So, last year I had the idea to create a calendar featuring artists that had been in my magazine – *bespoke*. I loved all of the Australian artwork that had come my way as the editor of the mag, and put some feelers out to see if any artists would be keen to take part.
By the time I got my shit together to get it all organised, I realised that it was too late in the year for a calendar – you really need to have it done by September in order to have enough time to sell it online.
So, I postponed to this year. I’m glad I did, because in the meantime I had come across a whole lot more artists, and was really excited about the pieces that I was considering for inclusion.
However – getting a calendar printed is EXPENSIVE. I know, from printing *bespoke*, that it would be in the thousands, and I was hesitant to spend that kind of money on something without being sure if it would sell or not.

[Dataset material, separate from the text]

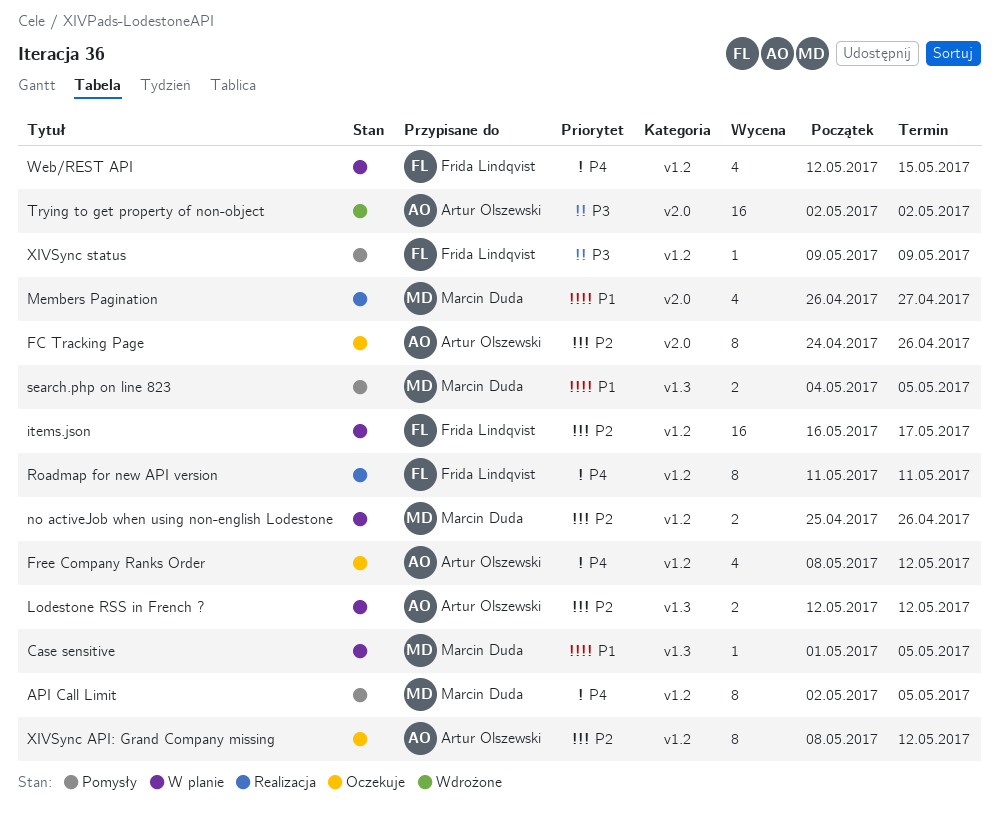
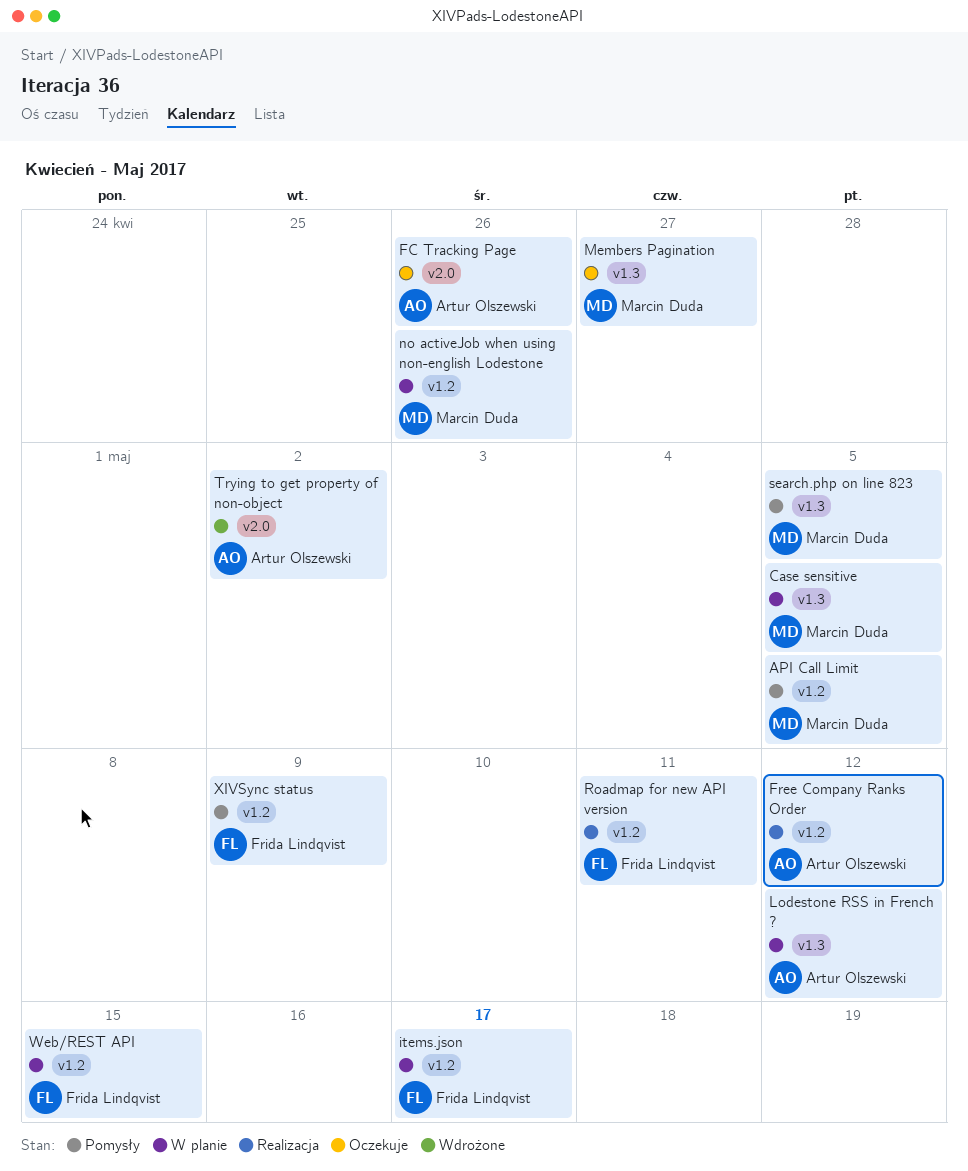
Free Company Ranks Order, status: Oczekuje -> Realizacja
Members Pagination, status: Realizacja -> Oczekuje
Members Pagination, label: v2.0 -> v1.3
XIVSync API: Grand Company missing: present -> none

Then, I discovered crowdfunding. I knew about Kickstarter, but hadn’t realised until a few months back that we have our own version in Australia – called Pozible.
“Perfect!” I thought. “Let’s crowdfund the calendar to see if the demand is there.” And this project was truly born.
Aim
To successfully crowdfund the 2013 *bespoke* calendar.
The *bespoke* 2013 Calendar in Motion from Jessica Van Den on Vimeo.
Hypothesis
I’m a little nervous about this, but I don’t think $3000 in one month is an un-manageable goal, so I’m pretty confident the project will go ahead!
Materials
- 12 artists
- 1 graphic designer
- Computer
- Pozible
- Camera
- Vimeo
- Social Media
- Mailing Lists
- Blogs
- Hustle!
Method
- Collect 12 pieces of amazing artwork from 12 amazing artists.
- Combine with one talented graphic designer to create a beautiful calendar.
- Get a quote from the printer. Calculate goal fundraising target accordingly. Don’t forget to include postage and packaging costs!
- Set up Pozbile page. Use appealing imagery, video, enticing pledge rewards.
- Hustle my butt off – twitter, facebook, mailing lists, blogs etc etc
Lab Notes
- Deciding on the 12 artists was HARD. So many awesome pieces to choose from, but Mikaela (my graphic designer) and I settled on 12 to go with.
- Setting up the actual Pozbile page was pretty easy. It’s all very straightforward – though deciding on pledges took a bit of consideration. I’m still tossing up whether to add one ‘crazy’ pledge that most projects seem to have, but I can’t come up with an idea for that. If you have one, by all means, tell me!
- Sent out an email to our 12 featured artists on launch day, as well as an email to my *bespoke* mailing list. Started talking about the project on facebook and twitter.
- Got the print proof on Day 2!! Fantastic to have a physical product to showcase.
- I’ve been travelling for the last few days, and haven’t had as much time to promote the project. VERY interesting to see how the donations dropped off – there is a very clear relationship between the amount of tweeting (especially) and FBing I’m doing about the project and the donations. The evening seems to be the best time to promote the project. One night I really hit it hard and saw around $1,000 come in that evening/through to the next morning. Lesson – you can’t just wait for people to find it, nor can you rely on anyone else to promote it.
- We did it – YEAH!!! With 5 days still to go. Amazeballs!
- So, we ended up at 120% funded! I kept pushing it over the last few days, but changed the aim from help us fund to get a calendar for the cheapest it’s ever going to be! Seemed to work well 🙂
- Now, time to get it right. After back-and-forward with my awesome designer, we got all the kinks ironed out, and it’s off to the printers!
- Nov 15 – calendars arrived… moment of joy followed by moment of horror – the printers printed the wrong file! They printed the original draft, not the final one. Thank GOD it wasn’t my error, so they are now reprinting. Always expect things to go wrong and take longer than expected!
STILL TO COME:
Results
Discussion
Conclusion
References
Over to You…
Have you ever run a crowdfunded project? How did it go? Did anything not go as expected? What would you do differently next time?
What an ultra awesome idea! Hope it goes well.
I’m planning on doing this for a print magazine but I’m nervous no one is going to want to fund me! I shall be keeping my eye on this Jess!
Oh, that’s exciting Kerry! I’ll be updating this all the way through until we send out the calendars 🙂 Good luck with your project!